[YOUR TASK]
Would you please transcribe the records below exactly, leaving out the pictures?

(Page images and extracted text)
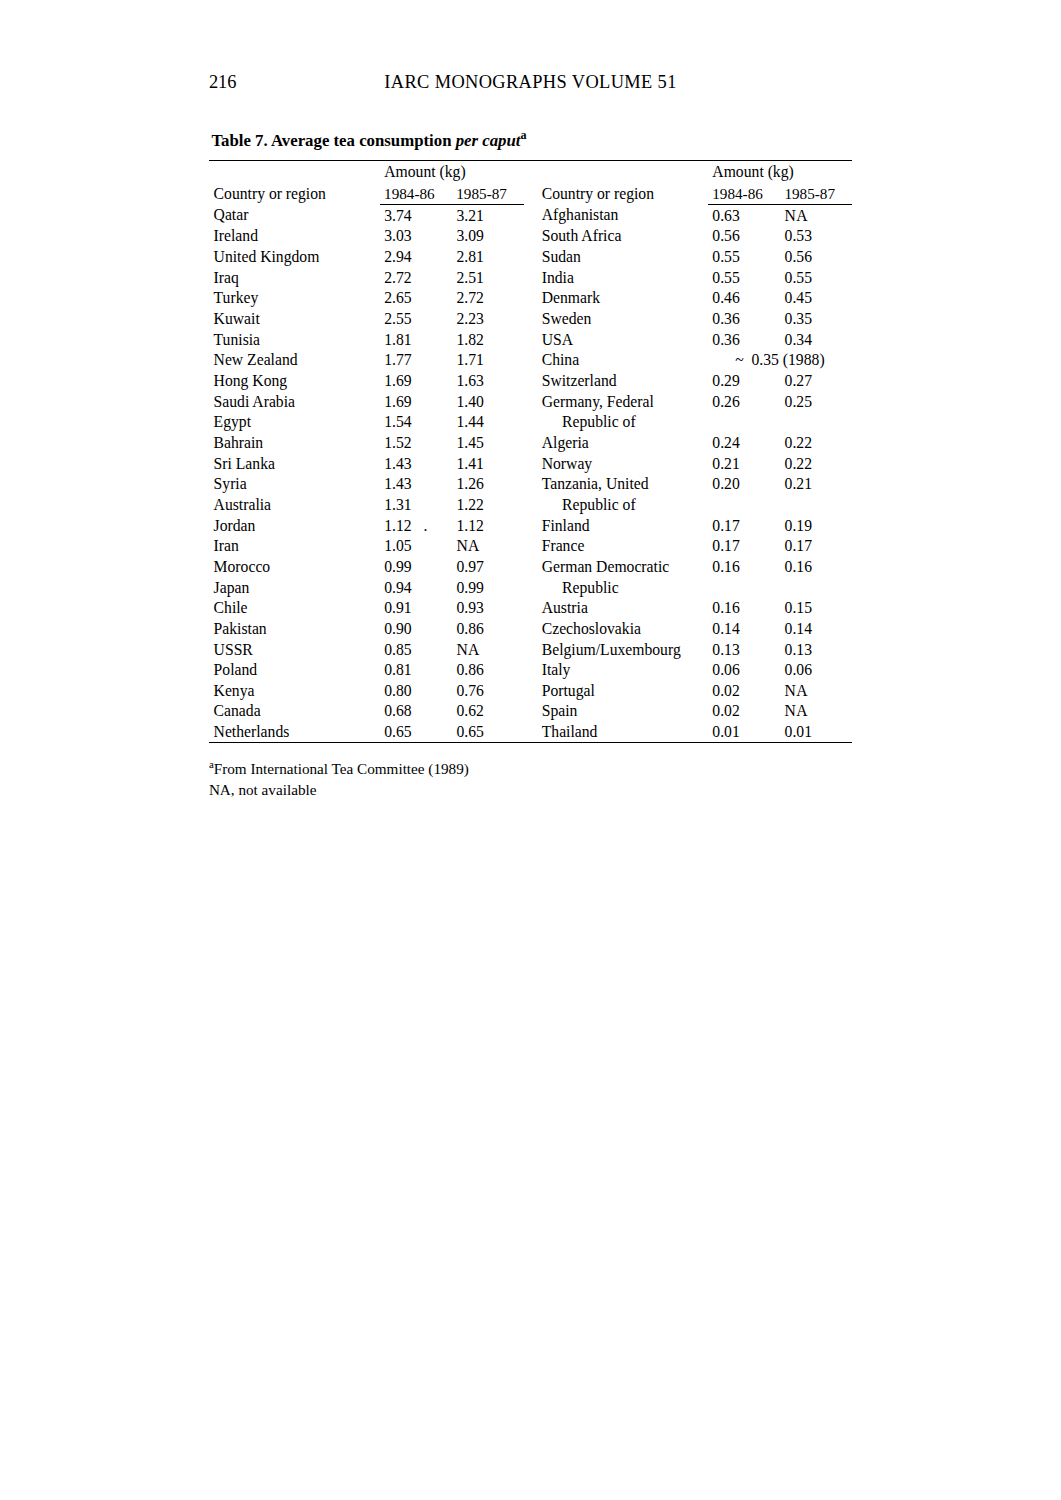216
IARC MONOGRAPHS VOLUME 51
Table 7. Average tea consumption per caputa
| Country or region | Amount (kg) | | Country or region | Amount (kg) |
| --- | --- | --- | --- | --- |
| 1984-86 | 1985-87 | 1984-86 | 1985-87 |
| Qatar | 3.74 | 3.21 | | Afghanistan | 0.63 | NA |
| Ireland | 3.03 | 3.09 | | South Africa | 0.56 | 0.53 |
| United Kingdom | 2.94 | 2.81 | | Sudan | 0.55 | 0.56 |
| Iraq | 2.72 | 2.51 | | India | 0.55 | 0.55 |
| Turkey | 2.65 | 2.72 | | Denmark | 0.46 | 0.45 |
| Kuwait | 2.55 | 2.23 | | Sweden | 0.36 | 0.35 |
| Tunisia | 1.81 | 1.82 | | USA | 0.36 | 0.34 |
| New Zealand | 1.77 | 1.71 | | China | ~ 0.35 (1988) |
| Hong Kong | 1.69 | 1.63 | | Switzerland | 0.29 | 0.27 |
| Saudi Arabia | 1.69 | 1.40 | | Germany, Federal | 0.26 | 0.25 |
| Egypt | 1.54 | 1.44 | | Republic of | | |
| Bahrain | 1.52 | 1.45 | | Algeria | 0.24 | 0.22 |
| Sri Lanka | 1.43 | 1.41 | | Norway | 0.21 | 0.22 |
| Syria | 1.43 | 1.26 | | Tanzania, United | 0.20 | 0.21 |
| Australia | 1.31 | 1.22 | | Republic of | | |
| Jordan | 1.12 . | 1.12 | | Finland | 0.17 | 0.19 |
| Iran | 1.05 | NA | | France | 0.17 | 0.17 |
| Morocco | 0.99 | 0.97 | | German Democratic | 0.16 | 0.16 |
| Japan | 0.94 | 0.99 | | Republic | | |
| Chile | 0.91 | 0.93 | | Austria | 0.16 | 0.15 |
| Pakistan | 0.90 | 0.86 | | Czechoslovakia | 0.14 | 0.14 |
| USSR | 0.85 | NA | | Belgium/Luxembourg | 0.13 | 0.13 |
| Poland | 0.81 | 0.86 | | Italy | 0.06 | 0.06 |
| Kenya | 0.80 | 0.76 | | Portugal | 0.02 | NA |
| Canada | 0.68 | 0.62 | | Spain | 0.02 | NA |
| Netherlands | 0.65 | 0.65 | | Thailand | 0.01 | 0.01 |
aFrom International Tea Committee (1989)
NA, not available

[TASK SOLUTION]
216
IARC MONOGRAPHS VOLUME 51
Table 7. Average tea consumption per caputa
| Country or region | Amount (kg) | | Country or region | Amount (kg) |
| --- | --- | --- | --- | --- |
| 1984-86 | 1985-87 | 1984-86 | 1985-87 |
| Qatar | 3.74 | 3.21 | | Afghanistan | 0.63 | NA |
| Ireland | 3.03 | 3.09 | | South Africa | 0.56 | 0.53 |
| United Kingdom | 2.94 | 2.81 | | Sudan | 0.55 | 0.56 |
| Iraq | 2.72 | 2.51 | | India | 0.55 | 0.55 |
| Turkey | 2.65 | 2.72 | | Denmark | 0.46 | 0.45 |
| Kuwait | 2.55 | 2.23 | | Sweden | 0.36 | 0.35 |
| Tunisia | 1.81 | 1.82 | | USA | 0.36 | 0.34 |
| New Zealand | 1.77 | 1.71 | | China | ~ 0.35 (1988) |
| Hong Kong | 1.69 | 1.63 | | Switzerland | 0.29 | 0.27 |
| Saudi Arabia | 1.69 | 1.40 | | Germany, Federal | 0.26 | 0.25 |
| Egypt | 1.54 | 1.44 | | Republic of | | |
| Bahrain | 1.52 | 1.45 | | Algeria | 0.24 | 0.22 |
| Sri Lanka | 1.43 | 1.41 | | Norway | 0.21 | 0.22 |
| Syria | 1.43 | 1.26 | | Tanzania, United | 0.20 | 0.21 |
| Australia | 1.31 | 1.22 | | Republic of | | |
| Jordan | 1.12 . | 1.12 | | Finland | 0.17 | 0.19 |
| Iran | 1.05 | NA | | France | 0.17 | 0.17 |
| Morocco | 0.99 | 0.97 | | German Democratic | 0.16 | 0.16 |
| Japan | 0.94 | 0.99 | | Republic | | |
| Chile | 0.91 | 0.93 | | Austria | 0.16 | 0.15 |
| Pakistan | 0.90 | 0.86 | | Czechoslovakia | 0.14 | 0.14 |
| USSR | 0.85 | NA | | Belgium/Luxembourg | 0.13 | 0.13 |
| Poland | 0.81 | 0.86 | | Italy | 0.06 | 0.06 |
| Kenya | 0.80 | 0.76 | | Portugal | 0.02 | NA |
| Canada | 0.68 | 0.62 | | Spain | 0.02 | NA |
| Netherlands | 0.65 | 0.65 | | Thailand | 0.01 | 0.01 |
aFrom International Tea Committee (1989)
NA, not available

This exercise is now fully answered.